**WHAT TO DO**
1) In the MySQL production guide below, reproduce the text between "After the installation" and "network debugging tools for Linux.", inclusive.
2) Answer these questions about the MySQL production guide below:
(a) What operating system does the two-node master-slave replication setup run on?
(b) How many tips and tricks does the two-part series promise to show?
(c) Which listed package is described as a MySQL monitoring tool?

**EXTRACT PROVIDED**
** Start **

Preparing a MySQL or MariaDB Server for Production - Part One

Ashraf Sharif

It is extremely important to install and configure a production MySQL server with the necessary packages and tools to smooth-out the operations in the long run. We have seen many cases where troubleshooting or tuning a production server (especially one without public internet access) is commonly difficult because of the lack of necessary tools installed on the server to help identify and solve the problem. 

In this two-part blog series, we are going to show you 9 tips and tricks on how to prepare a MySQL server for production usage from a system administrator perspective. All examples in this blog post are based on our two-node, master-slave MySQL Replication setup running on CentOS 7.

Install Essential Packages

After the installation of MySQL or MariaDB client and server packages, we need to prepare the MySQL/MariaDB server with all necessary tools to cope with all the administration, management and monitoring operations that are going to happen on the server. If you are planning to lock down the MySQL server in production, it will be a bit harder to install them all manually without the Internet connection. 

Some of the important packages that should be installed on the MySQL/MariaDB server for Linux:

  • Percona Xtrabackup/MariaDB Backup - Non-blocking physical backup of the database server.
  • ntp/ntpdate - Sync server's time.
  • pv - Monitor data through a pipeline, can also be used for throttling.
  • socat or netcat- Data streaming tool, good for streaming backup.
  • net-tools - A collection of network debugging tools for Linux.
  • bind-utils - A collection of DNS debugging tools for Linux.
  • sysstat - A collection of performance monitoring tools for Linux.
  • telnet - Telnet client to check service reachability.
  • mailx/mailutils - MTA client.
  • openssl - Toolkit for the Transport Layer Security (TLS) and Secure Sockets Layer (SSL) protocols.
  • unzip - Uncompress tool.
  • htop - Host monitoring tool.
  • innotop - MySQL monitoring tool.
  • vim - Text editor with syntax highlighting (or any preferred text editor).
  • python-setuptools - Python package manager.
  • lm_sensors/ipmitool - To check server component's temperature. Bare-metal server only.

** End **

**RECORDS**
** Start **

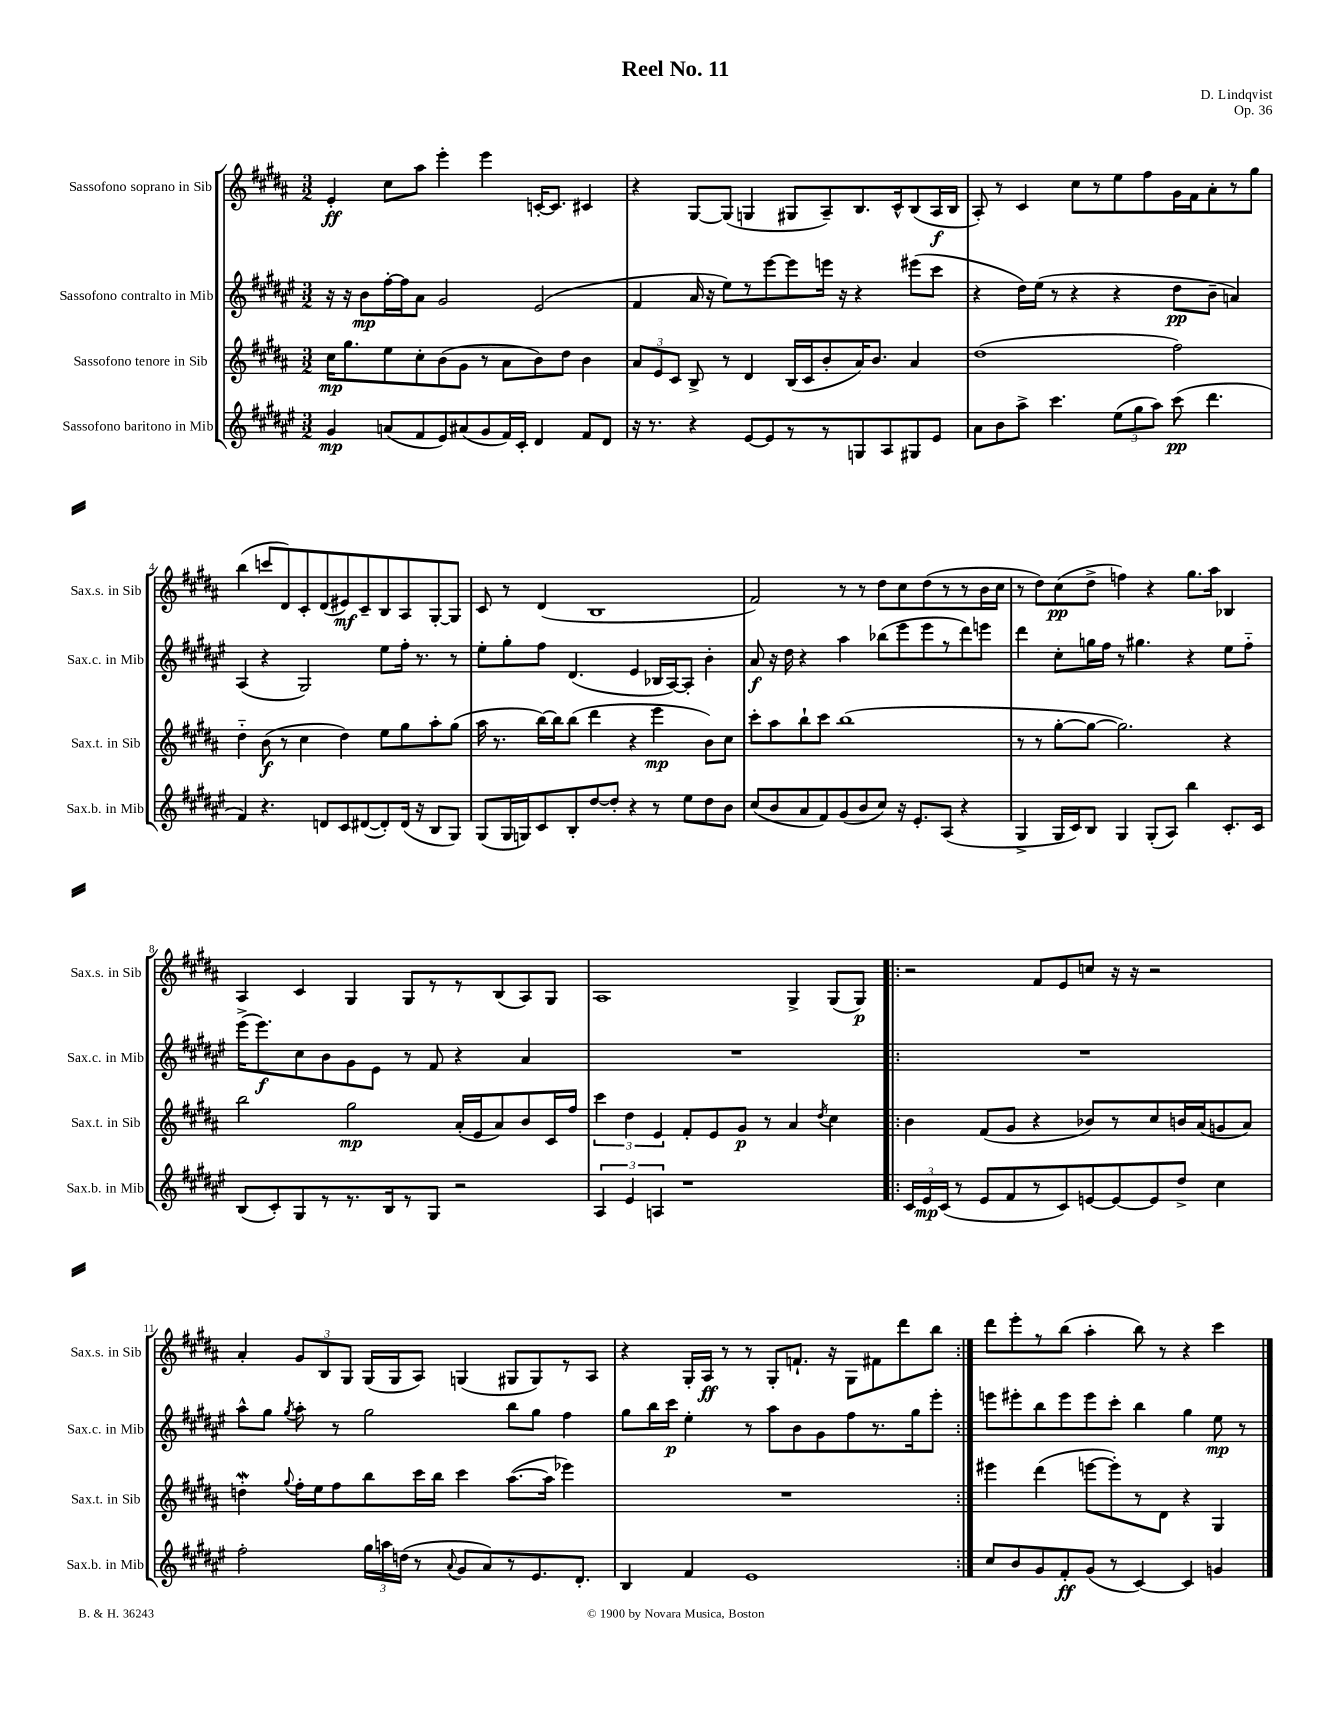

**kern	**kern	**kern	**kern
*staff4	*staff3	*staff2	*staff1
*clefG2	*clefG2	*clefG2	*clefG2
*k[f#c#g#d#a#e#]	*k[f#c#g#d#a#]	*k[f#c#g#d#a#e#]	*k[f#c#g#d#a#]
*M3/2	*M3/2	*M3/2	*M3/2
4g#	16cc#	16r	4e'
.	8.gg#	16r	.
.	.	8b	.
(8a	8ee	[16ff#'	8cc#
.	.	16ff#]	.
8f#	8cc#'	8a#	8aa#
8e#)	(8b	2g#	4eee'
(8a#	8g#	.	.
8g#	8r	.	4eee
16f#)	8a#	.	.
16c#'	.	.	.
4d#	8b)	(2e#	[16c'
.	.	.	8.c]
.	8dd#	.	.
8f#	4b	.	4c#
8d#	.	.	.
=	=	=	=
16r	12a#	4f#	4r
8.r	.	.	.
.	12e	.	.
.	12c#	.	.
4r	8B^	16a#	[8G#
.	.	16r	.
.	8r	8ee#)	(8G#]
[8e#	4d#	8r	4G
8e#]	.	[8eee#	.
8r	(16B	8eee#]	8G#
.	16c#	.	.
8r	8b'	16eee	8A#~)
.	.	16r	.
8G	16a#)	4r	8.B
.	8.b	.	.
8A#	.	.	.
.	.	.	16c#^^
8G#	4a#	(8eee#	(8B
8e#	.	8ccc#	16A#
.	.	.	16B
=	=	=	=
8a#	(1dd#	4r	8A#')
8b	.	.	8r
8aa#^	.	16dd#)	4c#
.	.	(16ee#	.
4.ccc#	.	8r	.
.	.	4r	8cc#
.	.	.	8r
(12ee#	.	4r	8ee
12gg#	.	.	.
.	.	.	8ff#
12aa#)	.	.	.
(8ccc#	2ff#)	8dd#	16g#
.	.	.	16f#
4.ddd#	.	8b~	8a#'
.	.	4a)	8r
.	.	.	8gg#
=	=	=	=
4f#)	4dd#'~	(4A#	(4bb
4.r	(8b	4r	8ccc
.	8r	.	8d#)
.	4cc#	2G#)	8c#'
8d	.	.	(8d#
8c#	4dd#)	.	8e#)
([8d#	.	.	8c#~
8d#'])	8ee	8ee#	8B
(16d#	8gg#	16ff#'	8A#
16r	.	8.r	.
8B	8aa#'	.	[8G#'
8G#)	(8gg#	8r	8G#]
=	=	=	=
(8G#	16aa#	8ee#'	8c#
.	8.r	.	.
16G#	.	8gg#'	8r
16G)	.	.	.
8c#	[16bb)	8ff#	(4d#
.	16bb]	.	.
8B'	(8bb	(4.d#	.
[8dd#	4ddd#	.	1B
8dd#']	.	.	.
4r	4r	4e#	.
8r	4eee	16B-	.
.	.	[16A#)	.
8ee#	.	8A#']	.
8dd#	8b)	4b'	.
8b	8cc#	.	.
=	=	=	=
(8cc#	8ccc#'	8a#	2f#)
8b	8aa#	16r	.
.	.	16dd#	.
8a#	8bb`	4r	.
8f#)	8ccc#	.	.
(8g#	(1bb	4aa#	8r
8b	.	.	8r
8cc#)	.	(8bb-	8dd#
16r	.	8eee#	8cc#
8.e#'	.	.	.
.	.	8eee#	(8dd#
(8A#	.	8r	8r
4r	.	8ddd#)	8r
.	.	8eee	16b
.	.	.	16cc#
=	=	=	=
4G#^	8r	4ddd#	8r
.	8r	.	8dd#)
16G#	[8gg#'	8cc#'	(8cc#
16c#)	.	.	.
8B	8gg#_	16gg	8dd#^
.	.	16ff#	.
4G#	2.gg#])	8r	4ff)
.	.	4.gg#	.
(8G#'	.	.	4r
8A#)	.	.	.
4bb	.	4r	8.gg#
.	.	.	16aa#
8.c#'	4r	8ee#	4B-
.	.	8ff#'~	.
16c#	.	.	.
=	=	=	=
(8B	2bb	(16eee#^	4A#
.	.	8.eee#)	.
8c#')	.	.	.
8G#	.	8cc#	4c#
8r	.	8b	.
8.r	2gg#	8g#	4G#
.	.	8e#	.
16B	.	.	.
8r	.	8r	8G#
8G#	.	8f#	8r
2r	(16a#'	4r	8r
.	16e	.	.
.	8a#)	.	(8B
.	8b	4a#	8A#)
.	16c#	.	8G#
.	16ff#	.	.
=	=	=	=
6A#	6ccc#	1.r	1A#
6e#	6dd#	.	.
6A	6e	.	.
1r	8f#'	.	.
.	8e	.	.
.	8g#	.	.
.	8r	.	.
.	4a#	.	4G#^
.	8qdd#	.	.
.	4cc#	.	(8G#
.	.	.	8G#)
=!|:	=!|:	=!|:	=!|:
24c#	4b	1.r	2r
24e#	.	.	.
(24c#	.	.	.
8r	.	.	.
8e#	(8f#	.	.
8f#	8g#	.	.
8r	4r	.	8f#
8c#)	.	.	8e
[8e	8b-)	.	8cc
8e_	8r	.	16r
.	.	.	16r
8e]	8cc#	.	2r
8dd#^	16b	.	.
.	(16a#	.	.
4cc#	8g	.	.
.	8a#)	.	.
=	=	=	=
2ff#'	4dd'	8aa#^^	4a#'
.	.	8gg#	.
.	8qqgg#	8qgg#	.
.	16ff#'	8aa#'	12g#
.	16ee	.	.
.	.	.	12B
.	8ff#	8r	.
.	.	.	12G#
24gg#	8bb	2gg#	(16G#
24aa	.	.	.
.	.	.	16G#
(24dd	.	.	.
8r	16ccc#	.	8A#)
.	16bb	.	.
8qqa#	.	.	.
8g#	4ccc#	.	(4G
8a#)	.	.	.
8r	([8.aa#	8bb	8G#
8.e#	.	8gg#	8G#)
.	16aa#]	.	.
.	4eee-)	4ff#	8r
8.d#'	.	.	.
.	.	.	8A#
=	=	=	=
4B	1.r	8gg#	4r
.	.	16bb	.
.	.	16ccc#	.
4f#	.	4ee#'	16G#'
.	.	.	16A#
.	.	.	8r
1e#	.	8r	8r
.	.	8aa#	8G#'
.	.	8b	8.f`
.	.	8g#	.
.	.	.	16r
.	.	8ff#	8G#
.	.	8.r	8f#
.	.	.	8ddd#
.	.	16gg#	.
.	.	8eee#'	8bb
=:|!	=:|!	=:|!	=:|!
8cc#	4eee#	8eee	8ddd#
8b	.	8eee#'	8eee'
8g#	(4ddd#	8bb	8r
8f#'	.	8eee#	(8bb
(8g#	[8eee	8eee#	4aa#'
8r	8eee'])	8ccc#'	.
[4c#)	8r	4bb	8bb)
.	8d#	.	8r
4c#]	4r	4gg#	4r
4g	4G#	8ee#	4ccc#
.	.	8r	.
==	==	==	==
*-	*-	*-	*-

** End **

**WORKED ANSWERS**
1)
After the installation of MySQL or MariaDB client and server packages, we need to prepare the MySQL/MariaDB server with all necessary tools to cope with all the administration, management and monitoring operations that are going to happen on the server. If you are planning to lock down the MySQL server in production, it will be a bit harder to install them all manually without the Internet connection. 

Some of the important packages that should be installed on the MySQL/MariaDB server for Linux:

  • Percona Xtrabackup/MariaDB Backup - Non-blocking physical backup of the database server.
  • ntp/ntpdate - Sync server's time.
  • pv - Monitor data through a pipeline, can also be used for throttling.
  • socat or netcat- Data streaming tool, good for streaming backup.
  • net-tools - A collection of network debugging tools for Linux.

2)
(a) CentOS 7
(b) 9
(c) innotop